Advanced Applications

With its research partners, iCAIR is designing and developing large-scale information technologies that are significantly more flexible, programmable, expandable, and extensible than those implemented today. Many iCAIR projects are creating new digital communication services and technologies to support innovative Advanced Application Topics that cannot be implemented on traditional communications infrastructure. These new methods empower applications with multiple new capabilities. Consequently, new applications do not have to be designed in the context of the restrictions of current information technology infrastructure. They can be designed to take advantage of this new infrastructure, and, therefore, they can benefit from significantly more power and functionality than those deployed today. They will also be much more distributed and flexible. They will be the basis for ubiquitous services - available "anywhere, anytime, on any device." In addition, they will be easy-to-access and easy-to-use. Achieving these goals requires fundamentally new architectural designs for information technology infrastructure.

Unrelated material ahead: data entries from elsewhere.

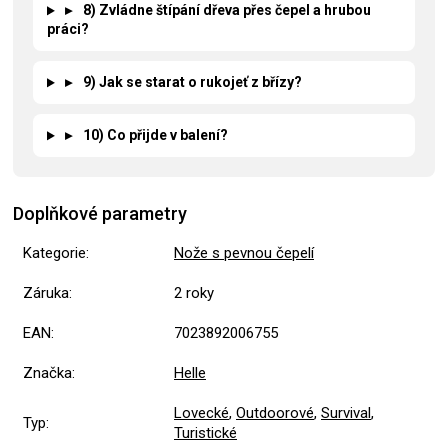
▸
8) Zvládne štípání dřeva přes čepel a hrubou
práci?
▸
9) Jak se starat o rukojeť z břízy?
▸
10) Co přijde v balení?
Doplňkové parametry
Kategorie
:
Nože s pevnou čepelí
Záruka
:
2 roky
EAN
:
7023892006755
Značka
:
Helle
Lovecké
,
Outdoorové
,
Survival
,
Typ
:
Turistické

New Technology Architecture for Advanced Applications

Emerging next generation applications require technology infrastructure that is substantially more flexible, programmable, and customizable than that which is currently deployed. These principals are fundamental to the technology design concepts at iCAIR. Another key design principal at iCAIR is to design advanced technologies such that they are transparent, while allowing their power and capabilities to be readily accessible, ubiquitous and easily useable. Also, currently, almost all information technology systems are developed as separate, fairly distinct components. New architectural trends are creating designs that provide for interoperation and integration of multiple components into seamless digital fabrics. Much current new infrastructure development is being driven by the needs of data-intensive, compute intensive and bandwidth intensive applications. Therefore, a crucially important design goal is to provide support for extremely resource intensive applications, especially those requiring large-scale data management and transport. However, while supporting such large-scale resource requirements, this new infrastructure must also allow applications to be highly distributed, enabling them to be used from any location, regionally, nationally, and globally. In addition, many applications also require more than high performance, such as new forms of fine-grained, sophisticated control processes.

Another design premise is that new types of communication services and network infrastructure will be the foundation for next generation information technology. These emerging capabilities will be based on fundamentally new architecture, services, technology, and foundation infrastructure. (Ref: Grid Networks: Enabling Grids with Advanced Communication Technology, Eds. F. Travostino, J. Mambretti, G. Karmous-Edwards, Wiley, 2006).